I think our views are not incompatible and even that we basically agree. However there is a difference in emphasis. I'm more interested in improving the front-end, especially by adding support for dsp file which I think would improve the usefulness of winemaker tremendously (so that's what I would work on if I had time). You are more interested in the backend and in making it compatible with MinGW.
However since I probably won't have time to make significant changes to winemaker in the near future my preferences are moot.
Call for help:
Please if you are interested in working on either aspect let us know (me or Dimitrie) and we will try to help you each with the part we are more familiar with.

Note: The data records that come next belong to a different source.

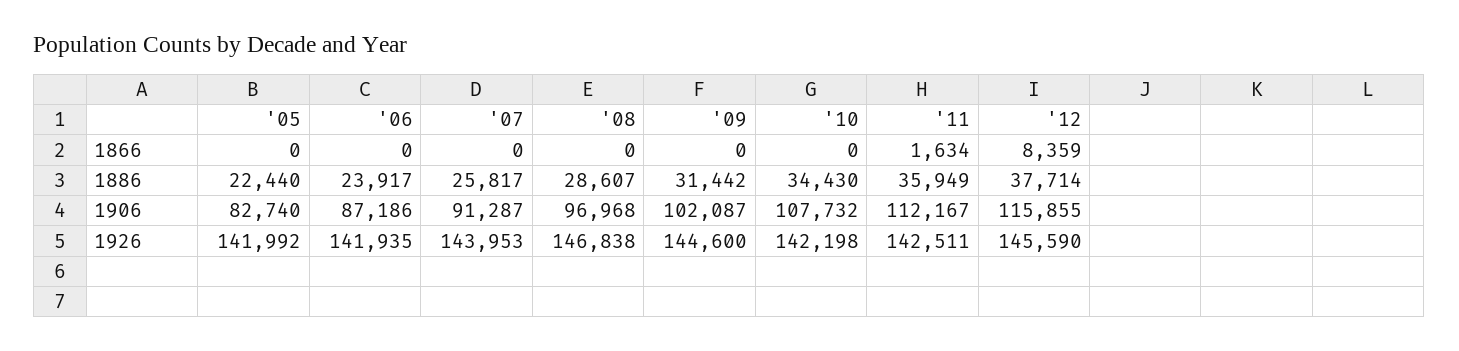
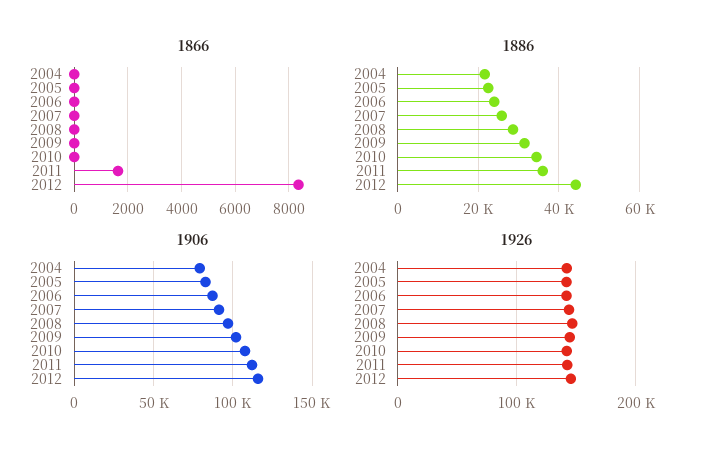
1886, '12: 37714 -> 44000
1866, 2004: none -> 0
1886, 2004: none -> 22000
1906, 2004: none -> 80000
1926, 2004: none -> 140000

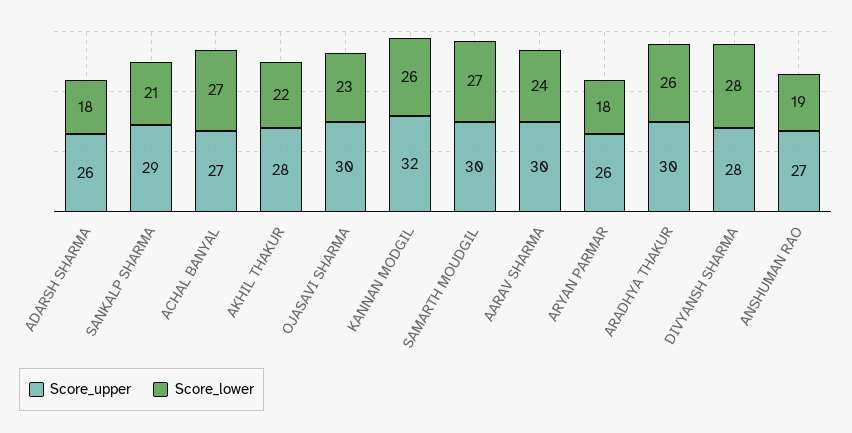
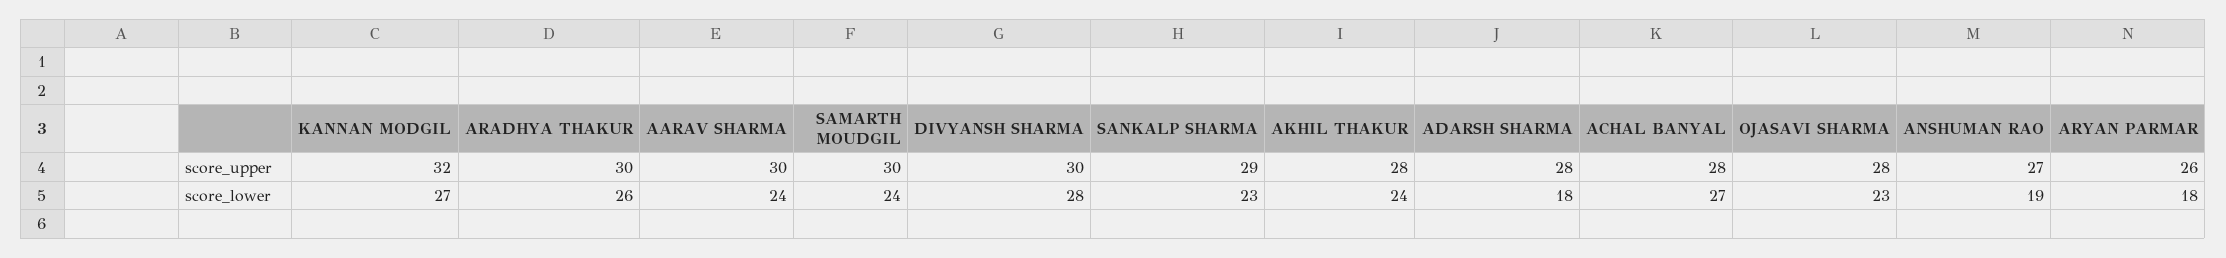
Score_upper, ADARSH SHARMA: 26 -> 28
Score_lower, SANKALP SHARMA: 21 -> 23
Score_upper, ACHAL BANYAL: 27 -> 28
Score_lower, AKHIL THAKUR: 22 -> 24
Score_upper, OJASAVI SHARMA: 30 -> 28
Score_lower, KANNAN MODGIL: 26 -> 27
Score_lower, SAMARTH MOUDGIL: 27 -> 24
Score_upper, DIVYANSH SHARMA: 28 -> 30

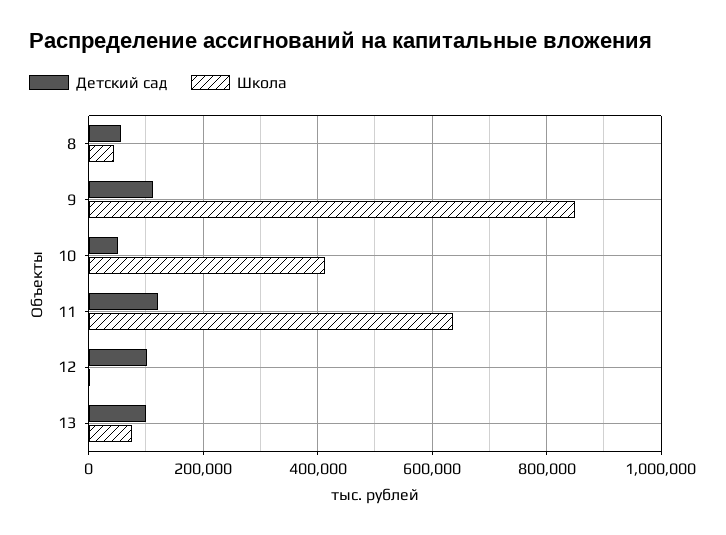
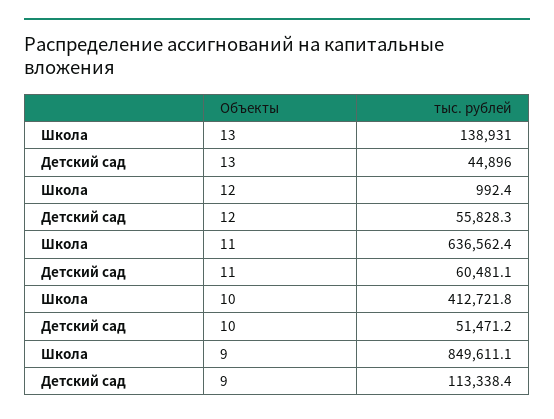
Детский сад, 8: 60000 -> none
Школа, 8: 40000 -> none
Детский сад, 11: 120000 -> 60481.1
Детский сад, 12: 100000 -> 55828.3
Детский сад, 13: 100000 -> 44896
Школа, 13: 80000 -> 138931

Me! Do we have a task list for this? David
On January 8, 2003 01:18 am, David Fraser wrote:
Me! Do we have a task list for this?
Depends on what you want to work on :) If you want to adapt winemaker to better integrate with winegcc, I'm your man! <g>
Francois Gouget wrote:
- we can modify Winemaker to generate Mingw makefiles (does that rule
out using autoconf?) and assume that a 3 line change will turn them into Winelib makefiles (or the other way around). Actually, has anyone written a .dsp to Mingw makefile converter?
http://lnxscene.org/jylam/dsp2make/ Details: GPL, written in C, at version 0.3 (May 2002) Seems very simple and would need quit some work but I ran it on some of my projects and seemed to produce something reasonably sensible. Maybe we could take this and develop it. Alternative would be to do it in Perl etc. I don't know Perl. bother.